My daughter did many of these same things when she was 3 and 4 years old.  Although, I never found her hanging from the curtains.  I do remember lots of biting.  I remember thinking how my daughter was way too old to be biting.  Kids should know better by that age!  I remember thinking I had seriously failed as a parent.  I remember reading piles of books on parenting and discipline.  I remember my mother-in-law telling me,  "Don't worry, they all go through this phase, but it should end around age 3 and 3/4."  Really?  There is an end in sight?  You mean I haven't failed as a parent?  Maybe there is hope for my wayward child?  Truth be told, she was no better at age 3 and 3/4; but by the time she reached 5, she seemed like a pretty decent kid.

A little perspective is a very helpful thing!

This time around I am not viewing myself as a failure.  I am not reading all the parenting books.  I don't think my son will remain a dreadful monster and grow up to be a threat to society.  I'm thinking, "This too shall pass."  I am trying to stay at a safe distance from his teeth!  I'm trying to be super consistent, patient, and calm when my son is not.  I don't always succeed in these things, but I keep trying and I keep asking God for His help.
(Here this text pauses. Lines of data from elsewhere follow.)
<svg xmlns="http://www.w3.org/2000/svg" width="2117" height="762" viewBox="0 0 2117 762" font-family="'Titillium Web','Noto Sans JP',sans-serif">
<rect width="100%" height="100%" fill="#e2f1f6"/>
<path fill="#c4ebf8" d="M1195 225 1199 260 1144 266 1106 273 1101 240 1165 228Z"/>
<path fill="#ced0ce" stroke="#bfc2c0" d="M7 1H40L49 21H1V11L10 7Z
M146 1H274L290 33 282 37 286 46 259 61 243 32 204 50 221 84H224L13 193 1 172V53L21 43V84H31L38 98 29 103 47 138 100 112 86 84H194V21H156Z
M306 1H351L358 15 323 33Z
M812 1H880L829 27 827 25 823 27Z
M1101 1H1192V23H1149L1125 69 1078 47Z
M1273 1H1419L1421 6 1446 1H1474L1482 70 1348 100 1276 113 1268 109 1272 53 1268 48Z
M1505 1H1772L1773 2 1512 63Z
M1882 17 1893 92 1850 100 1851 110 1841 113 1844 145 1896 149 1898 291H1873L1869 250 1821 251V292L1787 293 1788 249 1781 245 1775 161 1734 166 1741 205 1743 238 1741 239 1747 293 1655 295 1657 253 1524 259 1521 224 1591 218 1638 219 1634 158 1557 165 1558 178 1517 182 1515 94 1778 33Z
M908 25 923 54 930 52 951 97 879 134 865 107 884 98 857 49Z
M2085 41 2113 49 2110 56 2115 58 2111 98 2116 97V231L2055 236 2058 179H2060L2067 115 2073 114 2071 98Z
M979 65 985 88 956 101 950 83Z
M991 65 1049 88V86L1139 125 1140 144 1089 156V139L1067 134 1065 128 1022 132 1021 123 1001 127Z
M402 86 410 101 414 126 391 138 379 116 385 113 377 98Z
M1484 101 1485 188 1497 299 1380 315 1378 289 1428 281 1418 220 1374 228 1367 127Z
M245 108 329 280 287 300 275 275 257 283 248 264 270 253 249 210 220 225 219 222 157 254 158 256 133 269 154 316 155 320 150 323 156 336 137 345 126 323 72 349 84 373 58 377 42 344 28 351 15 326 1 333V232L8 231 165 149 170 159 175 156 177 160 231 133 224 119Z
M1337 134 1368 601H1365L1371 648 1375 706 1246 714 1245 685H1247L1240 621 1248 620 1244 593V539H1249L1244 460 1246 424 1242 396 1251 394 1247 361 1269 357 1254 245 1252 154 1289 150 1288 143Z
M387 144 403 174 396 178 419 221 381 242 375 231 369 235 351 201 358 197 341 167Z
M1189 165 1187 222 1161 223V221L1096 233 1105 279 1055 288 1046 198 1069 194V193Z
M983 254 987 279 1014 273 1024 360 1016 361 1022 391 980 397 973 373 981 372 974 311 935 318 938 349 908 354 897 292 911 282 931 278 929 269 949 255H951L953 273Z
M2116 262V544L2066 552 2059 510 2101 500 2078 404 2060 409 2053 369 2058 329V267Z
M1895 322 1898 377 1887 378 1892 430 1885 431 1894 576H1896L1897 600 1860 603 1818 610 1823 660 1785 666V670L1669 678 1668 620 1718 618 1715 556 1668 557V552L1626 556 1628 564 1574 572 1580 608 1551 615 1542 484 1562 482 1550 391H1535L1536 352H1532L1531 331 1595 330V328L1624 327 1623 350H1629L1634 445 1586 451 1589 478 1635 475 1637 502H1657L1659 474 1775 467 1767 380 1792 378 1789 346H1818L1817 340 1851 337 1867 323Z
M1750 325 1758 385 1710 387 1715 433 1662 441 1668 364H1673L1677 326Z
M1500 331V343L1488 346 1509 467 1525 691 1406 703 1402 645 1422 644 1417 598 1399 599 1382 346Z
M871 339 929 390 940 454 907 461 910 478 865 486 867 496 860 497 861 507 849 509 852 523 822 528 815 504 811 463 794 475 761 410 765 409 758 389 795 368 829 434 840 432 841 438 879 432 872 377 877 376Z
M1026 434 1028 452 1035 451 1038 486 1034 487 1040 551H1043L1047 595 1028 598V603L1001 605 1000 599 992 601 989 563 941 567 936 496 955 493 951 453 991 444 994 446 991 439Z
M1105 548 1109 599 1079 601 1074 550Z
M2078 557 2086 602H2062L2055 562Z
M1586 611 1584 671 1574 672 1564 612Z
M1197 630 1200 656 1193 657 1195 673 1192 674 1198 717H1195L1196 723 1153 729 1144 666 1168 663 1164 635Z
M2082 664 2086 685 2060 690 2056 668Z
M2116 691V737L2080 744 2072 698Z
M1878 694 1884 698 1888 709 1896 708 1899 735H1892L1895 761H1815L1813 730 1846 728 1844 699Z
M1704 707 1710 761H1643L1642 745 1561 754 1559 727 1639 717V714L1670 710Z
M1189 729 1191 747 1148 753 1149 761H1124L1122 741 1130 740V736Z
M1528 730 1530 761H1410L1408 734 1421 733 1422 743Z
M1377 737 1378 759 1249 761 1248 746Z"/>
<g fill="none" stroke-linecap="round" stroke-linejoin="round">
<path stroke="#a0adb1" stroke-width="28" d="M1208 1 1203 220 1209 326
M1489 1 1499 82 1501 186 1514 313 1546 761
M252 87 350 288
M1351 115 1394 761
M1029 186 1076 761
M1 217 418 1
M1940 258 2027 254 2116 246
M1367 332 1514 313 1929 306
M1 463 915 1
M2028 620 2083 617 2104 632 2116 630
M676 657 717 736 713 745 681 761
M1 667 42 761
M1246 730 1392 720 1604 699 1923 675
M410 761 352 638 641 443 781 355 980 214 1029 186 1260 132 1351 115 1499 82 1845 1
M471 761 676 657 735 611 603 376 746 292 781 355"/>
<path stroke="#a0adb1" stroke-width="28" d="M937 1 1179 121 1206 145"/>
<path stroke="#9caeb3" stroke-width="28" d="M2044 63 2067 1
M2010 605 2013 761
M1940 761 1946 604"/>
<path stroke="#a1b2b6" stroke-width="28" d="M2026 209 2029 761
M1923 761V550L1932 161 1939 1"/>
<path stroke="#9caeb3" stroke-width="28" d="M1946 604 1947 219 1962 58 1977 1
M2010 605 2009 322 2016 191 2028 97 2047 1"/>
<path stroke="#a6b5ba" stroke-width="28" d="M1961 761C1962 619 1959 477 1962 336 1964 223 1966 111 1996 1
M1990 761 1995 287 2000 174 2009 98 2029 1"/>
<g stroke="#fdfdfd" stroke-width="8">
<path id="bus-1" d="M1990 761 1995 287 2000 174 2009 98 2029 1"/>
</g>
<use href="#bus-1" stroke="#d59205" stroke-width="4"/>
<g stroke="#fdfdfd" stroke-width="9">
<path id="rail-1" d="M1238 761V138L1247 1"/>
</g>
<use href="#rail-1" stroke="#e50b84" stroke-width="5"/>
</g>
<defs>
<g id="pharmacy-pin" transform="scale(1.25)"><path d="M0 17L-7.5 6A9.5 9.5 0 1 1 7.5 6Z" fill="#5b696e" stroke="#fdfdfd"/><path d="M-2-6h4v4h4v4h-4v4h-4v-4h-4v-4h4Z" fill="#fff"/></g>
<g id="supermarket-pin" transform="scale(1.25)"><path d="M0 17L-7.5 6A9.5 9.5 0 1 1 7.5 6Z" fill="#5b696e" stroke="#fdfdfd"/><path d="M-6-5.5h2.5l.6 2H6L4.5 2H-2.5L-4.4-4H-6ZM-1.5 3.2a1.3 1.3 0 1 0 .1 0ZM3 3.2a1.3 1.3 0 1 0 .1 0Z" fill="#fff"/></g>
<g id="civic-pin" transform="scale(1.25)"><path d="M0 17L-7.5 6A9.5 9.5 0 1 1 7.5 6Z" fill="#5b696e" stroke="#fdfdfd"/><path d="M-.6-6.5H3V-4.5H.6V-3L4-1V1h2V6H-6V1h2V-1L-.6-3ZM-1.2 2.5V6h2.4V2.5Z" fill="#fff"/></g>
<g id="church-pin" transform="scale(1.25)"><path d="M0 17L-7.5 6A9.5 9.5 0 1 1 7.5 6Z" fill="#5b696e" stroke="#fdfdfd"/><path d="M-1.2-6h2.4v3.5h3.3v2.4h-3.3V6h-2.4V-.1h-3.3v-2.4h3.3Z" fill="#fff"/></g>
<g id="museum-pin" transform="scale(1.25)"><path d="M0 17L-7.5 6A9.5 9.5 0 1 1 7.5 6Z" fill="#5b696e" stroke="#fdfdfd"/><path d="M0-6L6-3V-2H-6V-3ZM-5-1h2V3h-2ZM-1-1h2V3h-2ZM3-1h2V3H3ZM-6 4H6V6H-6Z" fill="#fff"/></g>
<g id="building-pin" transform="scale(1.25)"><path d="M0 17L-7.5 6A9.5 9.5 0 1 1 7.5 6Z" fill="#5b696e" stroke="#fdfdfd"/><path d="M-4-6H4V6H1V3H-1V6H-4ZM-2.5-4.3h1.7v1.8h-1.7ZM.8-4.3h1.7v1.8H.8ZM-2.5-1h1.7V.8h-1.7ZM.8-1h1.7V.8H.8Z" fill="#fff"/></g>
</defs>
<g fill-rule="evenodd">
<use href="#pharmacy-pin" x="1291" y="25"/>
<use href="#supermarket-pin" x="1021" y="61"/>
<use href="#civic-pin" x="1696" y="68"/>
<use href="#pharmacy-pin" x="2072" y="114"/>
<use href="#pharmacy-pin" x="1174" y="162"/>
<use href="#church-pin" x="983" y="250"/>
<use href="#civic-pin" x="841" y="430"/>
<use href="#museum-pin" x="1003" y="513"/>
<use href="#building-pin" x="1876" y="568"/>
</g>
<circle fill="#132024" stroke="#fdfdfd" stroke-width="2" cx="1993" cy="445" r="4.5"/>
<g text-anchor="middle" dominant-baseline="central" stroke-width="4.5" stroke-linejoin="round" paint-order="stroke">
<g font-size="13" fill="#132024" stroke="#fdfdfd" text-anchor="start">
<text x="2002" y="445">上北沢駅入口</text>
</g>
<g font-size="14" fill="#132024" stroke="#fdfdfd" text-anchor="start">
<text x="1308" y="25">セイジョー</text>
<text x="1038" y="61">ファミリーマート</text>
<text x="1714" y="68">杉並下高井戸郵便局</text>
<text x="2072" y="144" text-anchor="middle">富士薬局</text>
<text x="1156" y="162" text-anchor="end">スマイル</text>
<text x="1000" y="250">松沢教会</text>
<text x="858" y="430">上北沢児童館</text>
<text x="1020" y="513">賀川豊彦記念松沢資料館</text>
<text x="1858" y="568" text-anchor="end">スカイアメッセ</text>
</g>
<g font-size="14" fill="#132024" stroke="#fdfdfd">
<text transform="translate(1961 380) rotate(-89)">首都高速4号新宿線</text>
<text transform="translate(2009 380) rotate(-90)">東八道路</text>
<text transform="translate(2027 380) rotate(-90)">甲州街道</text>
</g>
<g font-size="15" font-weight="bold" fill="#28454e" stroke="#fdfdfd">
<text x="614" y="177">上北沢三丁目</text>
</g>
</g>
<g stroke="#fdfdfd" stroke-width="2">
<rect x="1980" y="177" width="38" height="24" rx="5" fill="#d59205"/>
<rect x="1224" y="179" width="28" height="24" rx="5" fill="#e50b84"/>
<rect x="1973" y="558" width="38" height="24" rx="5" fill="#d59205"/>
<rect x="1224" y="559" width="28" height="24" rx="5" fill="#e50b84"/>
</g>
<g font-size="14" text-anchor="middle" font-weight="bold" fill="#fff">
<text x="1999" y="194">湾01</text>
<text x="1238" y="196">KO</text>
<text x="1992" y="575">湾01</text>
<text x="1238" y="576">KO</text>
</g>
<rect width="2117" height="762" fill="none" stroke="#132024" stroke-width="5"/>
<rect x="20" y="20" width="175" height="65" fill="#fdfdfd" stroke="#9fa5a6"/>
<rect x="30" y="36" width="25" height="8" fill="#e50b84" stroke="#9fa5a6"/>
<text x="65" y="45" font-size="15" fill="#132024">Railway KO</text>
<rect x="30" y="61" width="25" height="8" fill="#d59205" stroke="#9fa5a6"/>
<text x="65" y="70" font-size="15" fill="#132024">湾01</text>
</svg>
I'll never forget the nearly sleepless nights of infancy and toddler-hood, my baby who would never take a bottle or my other baby who absolutely refused to breast feed, my baby who never napped,  my baby who wouldn't eat, the toddler who refused to be potty trained, and all the other challenges that seemed like mountains at the time.  I'm learning to remind myself, "This too shall pass."  Kids go through various stages.  Some of them are very strange stages, some of them are frightening, some of them are embarrassing.  Some of them seem to last way too long.  But eventually they end.  I've found most of them end more quickly the less I interfere.

If you are going through a tough phase with your kids, take a step back and remind yourself, "This too shall pass!"  And then, to help yourself feel even better, you can think to yourself, "At least my kid isn't biting people and hanging from the curtains like Shauna's son!"  Or maybe your kid is doing that too?  In that case, just stick with, "This too shall pass!"

Friday, December 9, 2011

Absolutely worth reading!

I love this blog, and this post in particular.

Friday, December 2, 2011

Highs and lows

Today's high:  Celebrating my husband's birthday with him.  I realized that this is the 9th birthday I've been blessed to spend with him.  Joel's a great guy!  Plus, it gave the kids and I a wonderful excuse to bake brownies.  Dinner involved homemade lasagna, Caesar salad, garlic bread, and fruit.  Yum!  I look forward to eating the leftovers.

Today's low:  My son was throwing Legos, and the Lego bin, at my daughter's head.  I picked him up and took him to his room.  He bit my arm hard and then repeatedly yelled at the top of his lungs, "You are not my mommy anymore!"  and  "No one is ever nice to me!"  He got to spend an hour of quiet time in his room and came out with a much better attitude.  While eating the lasagna at dinner, he leaned over, hugged my arm and said "Now you are my mommy again!"